* [EXERCISE PROMPT]
Please give all of the data again, character for character, and drop the pictures.

Machine-readable hardware designs
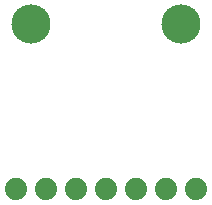
<source format=gbr>
G04 EAGLE Gerber RS-274X export*
G75*
%MOMM*%
%FSLAX34Y34*%
%LPD*%
%INSoldermask Bottom*%
%IPPOS*%
%AMOC8*
5,1,8,0,0,1.08239X$1,22.5*%
G01*
%ADD10C,3.317600*%
%ADD11C,1.879600*%


D10*
X25400Y165100D03*
X152400Y165100D03*
D11*
X12700Y25400D03*
X38100Y25400D03*
X63500Y25400D03*
X88900Y25400D03*
X114300Y25400D03*
X139700Y25400D03*
X165100Y25400D03*
M02*

</source>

* [WRITTEN ANSWER]
<source format=gbr>
G04 EAGLE Gerber RS-274X export*
G75*
%MOMM*%
%FSLAX34Y34*%
%LPD*%
%INSoldermask Bottom*%
%IPPOS*%
%AMOC8*
5,1,8,0,0,1.08239X$1,22.5*%
G01*
%ADD10C,3.317600*%
%ADD11C,1.879600*%


D10*
X25400Y165100D03*
X152400Y165100D03*
D11*
X12700Y25400D03*
X38100Y25400D03*
X63500Y25400D03*
X88900Y25400D03*
X114300Y25400D03*
X139700Y25400D03*
X165100Y25400D03*
M02*

</source>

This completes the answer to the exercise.